As a tool, it should be highly useful to artists to help them create things. However, the fact that these algorithms (I don't care to call them AI because they aren't) are stealing people's work and then shitting out mediocre garbage and the people in the creative industry who tend to finance such things start thinking that "these machines can just do what an artist can so why pay for an artist" is the problem.
What if it allows other creative people to create newer works rather than these few people. Could spell a new Renaissance of creativity that didn't exist before. Lots of people have great stories to tell but lacked artistic ability or resources.
One of my favorite things is when people mash up two popular songs and shared it on Napster.

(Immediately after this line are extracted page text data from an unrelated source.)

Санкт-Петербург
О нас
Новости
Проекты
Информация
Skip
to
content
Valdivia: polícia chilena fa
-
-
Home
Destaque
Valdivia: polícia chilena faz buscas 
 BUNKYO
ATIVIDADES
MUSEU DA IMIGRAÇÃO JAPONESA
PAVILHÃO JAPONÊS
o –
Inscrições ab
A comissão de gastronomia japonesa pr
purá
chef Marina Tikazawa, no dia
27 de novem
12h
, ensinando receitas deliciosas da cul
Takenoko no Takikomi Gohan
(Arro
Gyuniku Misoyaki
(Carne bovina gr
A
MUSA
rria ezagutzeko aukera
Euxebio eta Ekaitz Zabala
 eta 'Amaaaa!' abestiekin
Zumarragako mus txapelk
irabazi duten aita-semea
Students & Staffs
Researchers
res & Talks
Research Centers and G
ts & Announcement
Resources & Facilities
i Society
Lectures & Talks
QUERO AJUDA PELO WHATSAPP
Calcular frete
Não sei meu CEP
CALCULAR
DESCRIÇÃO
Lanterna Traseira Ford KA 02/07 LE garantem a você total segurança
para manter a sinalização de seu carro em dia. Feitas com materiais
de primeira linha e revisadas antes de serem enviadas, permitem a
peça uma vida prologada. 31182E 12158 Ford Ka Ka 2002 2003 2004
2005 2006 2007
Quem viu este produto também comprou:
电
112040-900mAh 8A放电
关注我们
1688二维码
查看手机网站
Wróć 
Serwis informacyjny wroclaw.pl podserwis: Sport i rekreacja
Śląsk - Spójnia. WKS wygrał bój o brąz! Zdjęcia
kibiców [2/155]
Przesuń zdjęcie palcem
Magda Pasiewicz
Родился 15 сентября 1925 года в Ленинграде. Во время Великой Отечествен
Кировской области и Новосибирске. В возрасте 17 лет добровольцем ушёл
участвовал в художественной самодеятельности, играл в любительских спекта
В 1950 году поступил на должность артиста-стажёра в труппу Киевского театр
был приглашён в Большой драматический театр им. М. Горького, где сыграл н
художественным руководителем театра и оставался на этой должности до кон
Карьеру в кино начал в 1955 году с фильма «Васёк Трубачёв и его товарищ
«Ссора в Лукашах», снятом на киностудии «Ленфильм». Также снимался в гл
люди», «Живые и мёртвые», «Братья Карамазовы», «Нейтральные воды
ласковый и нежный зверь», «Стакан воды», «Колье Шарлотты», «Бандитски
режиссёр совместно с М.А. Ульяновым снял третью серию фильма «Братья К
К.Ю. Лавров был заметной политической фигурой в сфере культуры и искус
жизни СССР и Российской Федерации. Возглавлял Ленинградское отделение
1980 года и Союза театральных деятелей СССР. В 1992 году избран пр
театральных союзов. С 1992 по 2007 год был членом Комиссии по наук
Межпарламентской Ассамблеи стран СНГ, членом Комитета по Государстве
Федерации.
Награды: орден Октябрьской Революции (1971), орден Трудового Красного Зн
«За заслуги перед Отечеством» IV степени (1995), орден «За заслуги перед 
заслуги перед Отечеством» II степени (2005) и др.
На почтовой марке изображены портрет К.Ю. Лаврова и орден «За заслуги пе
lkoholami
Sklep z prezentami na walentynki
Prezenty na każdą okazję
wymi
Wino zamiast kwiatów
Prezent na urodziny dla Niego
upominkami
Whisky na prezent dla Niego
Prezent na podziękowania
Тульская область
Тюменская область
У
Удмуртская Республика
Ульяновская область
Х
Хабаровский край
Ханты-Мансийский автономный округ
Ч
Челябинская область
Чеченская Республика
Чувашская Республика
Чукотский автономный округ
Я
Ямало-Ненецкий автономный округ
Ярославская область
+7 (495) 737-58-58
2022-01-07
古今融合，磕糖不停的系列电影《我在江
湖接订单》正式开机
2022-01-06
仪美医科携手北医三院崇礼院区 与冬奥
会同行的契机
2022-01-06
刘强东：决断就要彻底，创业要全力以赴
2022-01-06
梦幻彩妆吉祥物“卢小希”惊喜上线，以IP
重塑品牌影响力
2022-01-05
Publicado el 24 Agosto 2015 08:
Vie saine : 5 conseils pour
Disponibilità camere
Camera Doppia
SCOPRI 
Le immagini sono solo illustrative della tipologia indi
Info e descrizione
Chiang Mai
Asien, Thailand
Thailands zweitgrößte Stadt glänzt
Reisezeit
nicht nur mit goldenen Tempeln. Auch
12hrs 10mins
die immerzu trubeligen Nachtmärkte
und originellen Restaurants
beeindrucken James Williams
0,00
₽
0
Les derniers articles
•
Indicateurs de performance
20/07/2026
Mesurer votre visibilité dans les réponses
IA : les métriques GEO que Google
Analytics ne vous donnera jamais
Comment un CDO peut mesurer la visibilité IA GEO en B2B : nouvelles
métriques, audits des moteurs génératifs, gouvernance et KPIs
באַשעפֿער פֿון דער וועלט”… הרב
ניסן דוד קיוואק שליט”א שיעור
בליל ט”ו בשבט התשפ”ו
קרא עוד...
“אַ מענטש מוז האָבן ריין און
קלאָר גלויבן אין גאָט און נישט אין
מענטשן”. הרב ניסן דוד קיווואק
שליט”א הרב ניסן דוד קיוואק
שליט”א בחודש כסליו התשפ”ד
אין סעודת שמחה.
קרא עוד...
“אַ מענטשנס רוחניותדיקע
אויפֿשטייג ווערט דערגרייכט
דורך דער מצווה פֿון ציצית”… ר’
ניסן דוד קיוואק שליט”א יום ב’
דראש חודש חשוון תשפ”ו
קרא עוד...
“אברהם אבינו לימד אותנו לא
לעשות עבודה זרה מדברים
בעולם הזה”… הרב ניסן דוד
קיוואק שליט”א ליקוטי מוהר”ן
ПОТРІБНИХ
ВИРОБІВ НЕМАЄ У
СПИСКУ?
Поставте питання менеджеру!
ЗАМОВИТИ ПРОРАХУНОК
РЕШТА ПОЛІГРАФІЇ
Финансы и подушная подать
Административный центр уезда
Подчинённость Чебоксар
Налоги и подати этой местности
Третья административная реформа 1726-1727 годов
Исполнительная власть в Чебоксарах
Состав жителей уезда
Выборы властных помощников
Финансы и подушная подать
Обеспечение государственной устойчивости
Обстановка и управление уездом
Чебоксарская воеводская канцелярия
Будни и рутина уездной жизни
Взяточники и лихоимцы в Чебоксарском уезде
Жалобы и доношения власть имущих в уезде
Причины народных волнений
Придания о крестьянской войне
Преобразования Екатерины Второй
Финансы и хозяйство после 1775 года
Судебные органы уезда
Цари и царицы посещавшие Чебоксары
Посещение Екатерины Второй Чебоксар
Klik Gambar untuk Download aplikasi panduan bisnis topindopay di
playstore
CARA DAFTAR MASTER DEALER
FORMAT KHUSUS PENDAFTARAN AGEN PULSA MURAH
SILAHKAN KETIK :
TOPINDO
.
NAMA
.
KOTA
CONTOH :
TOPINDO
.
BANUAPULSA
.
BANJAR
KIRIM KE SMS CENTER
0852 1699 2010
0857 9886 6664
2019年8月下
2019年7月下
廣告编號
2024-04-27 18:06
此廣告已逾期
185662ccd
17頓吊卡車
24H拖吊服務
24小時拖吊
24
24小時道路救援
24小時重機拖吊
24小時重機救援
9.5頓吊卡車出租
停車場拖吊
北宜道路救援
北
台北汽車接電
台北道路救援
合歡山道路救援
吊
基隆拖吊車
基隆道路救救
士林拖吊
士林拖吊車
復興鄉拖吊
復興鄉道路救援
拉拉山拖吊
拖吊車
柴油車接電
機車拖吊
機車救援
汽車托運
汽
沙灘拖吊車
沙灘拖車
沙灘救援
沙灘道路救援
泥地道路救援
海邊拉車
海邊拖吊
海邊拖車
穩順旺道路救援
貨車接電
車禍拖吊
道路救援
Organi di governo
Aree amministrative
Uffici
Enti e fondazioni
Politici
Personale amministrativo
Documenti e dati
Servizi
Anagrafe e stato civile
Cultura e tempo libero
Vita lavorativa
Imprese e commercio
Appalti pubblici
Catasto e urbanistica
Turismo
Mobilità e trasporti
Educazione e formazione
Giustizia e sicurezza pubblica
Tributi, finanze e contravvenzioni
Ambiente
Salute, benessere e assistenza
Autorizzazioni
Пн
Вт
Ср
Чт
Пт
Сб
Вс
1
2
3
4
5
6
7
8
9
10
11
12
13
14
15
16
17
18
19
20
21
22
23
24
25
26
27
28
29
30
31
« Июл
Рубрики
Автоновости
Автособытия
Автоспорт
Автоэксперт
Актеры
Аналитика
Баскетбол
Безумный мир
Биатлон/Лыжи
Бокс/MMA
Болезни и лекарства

Can't get anywhere close to that today without risking account bans on most sites. I say open the flood gates.
One of my favorite things is when people mash up two popular songs and shared it on Napster. Can't get anywhere close to that today without risking account bans on most sites. I say open the flood gates.
An insult to life is working 12h a day japanese style for the industry. I'm aware that they do things differently at studio ghibli but at the end of the day they are a for profit company making billions like the rest. Labeling AI as an insult to life sound like much bigotism.
Tell me you've never seen a Studio Ghibli movie without telling me you've never seen a single Studio Ghibli movie. Literally every one of them contains some "advancing technology isn't necessarily a good thing and the old ways have value" message. If AI were personified in one of their movies, it'd be a oozing black oil demon monstrosity spitting soot into the air.
It'd be like Banksy doing advertisement for Nestle. It's just so contrary to the message they put out.
A message about technology isn't the same as labeling AI as "an insult to life itself."
This guy simply sound like a bigot. His studio is going to rely on AI in any case through the software they are using. If they use photoshop they are already using AI.
Bigoted against what?? A machine? The money grubbing assholes who are using those machines to profit on other people's work without giving them a dime in compensation? Who the hell are you defending here?
Studio Ghibli and their artists put in millions of hours collectively to create works if absolute art. Sam Altman just borrowed millions of dollars to rip them off.
Bigoted against a tool that is going to change the industry and digital art, the same way computers did back in the day.
If you throw AI at your hand draw 20 frames per second you are going to get the smoothest film ever and that's just a stupid example. You can use AI for a thousand things already from the story boards to your final work.
While AI is boosting productivity and is amazing, it also appeals to our worst inner instincts of giving in to authority and outsourcing and taking credit for others' work.